▶ Extracted records
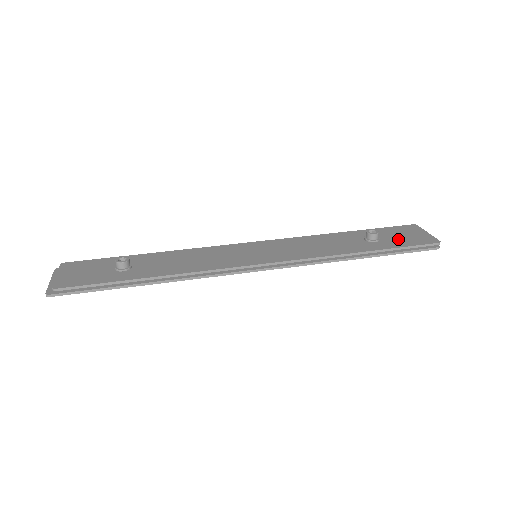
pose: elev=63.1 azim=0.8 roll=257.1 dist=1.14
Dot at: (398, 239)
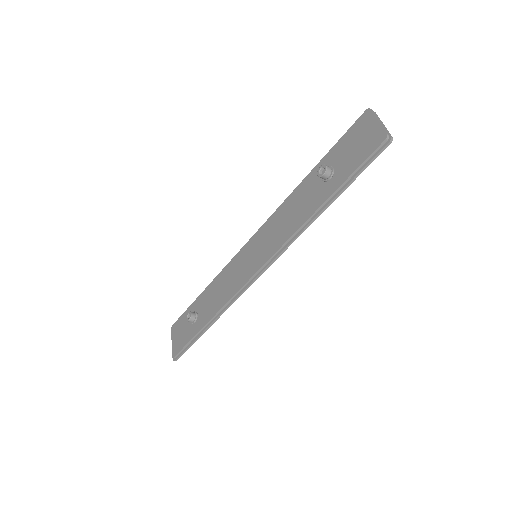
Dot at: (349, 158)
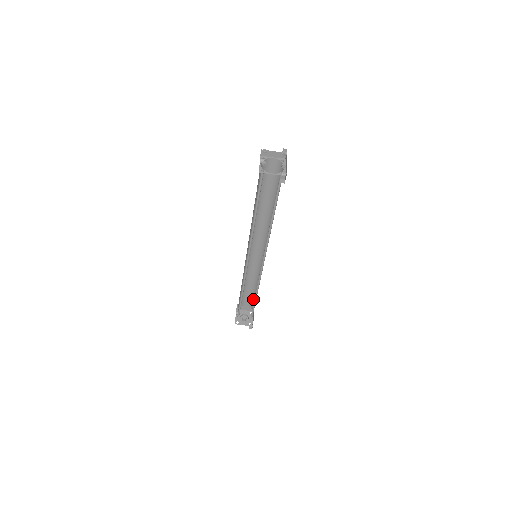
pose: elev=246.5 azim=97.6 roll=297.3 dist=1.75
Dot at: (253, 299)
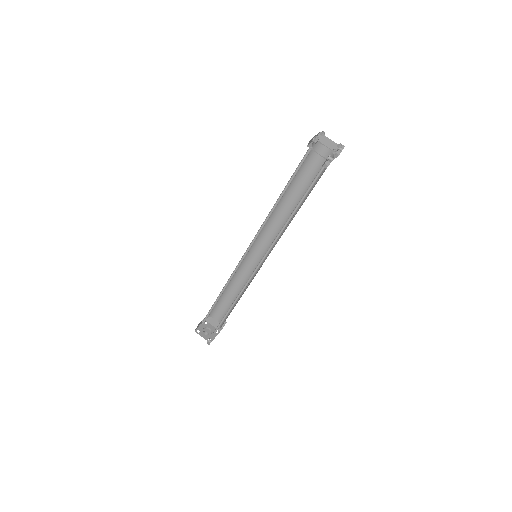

▶ Set task
Recast the records above as a Markdown table with the columns Row and Line, putting one line in each row and omitting blank lines. Leave the pictures out of the table.

▶ Expected output
| Row | Line |
|---|---|
| 1 | pose: elev=63.1 azim=0.8 roll=257.1 dist=1.14 |
| 2 | Dot at: (398, 239) |
| 3 | Dot at: (349, 158) |
| 4 | pose: elev=246.5 azim=97.6 roll=297.3 dist=1.75 |
| 5 | Dot at: (253, 299) |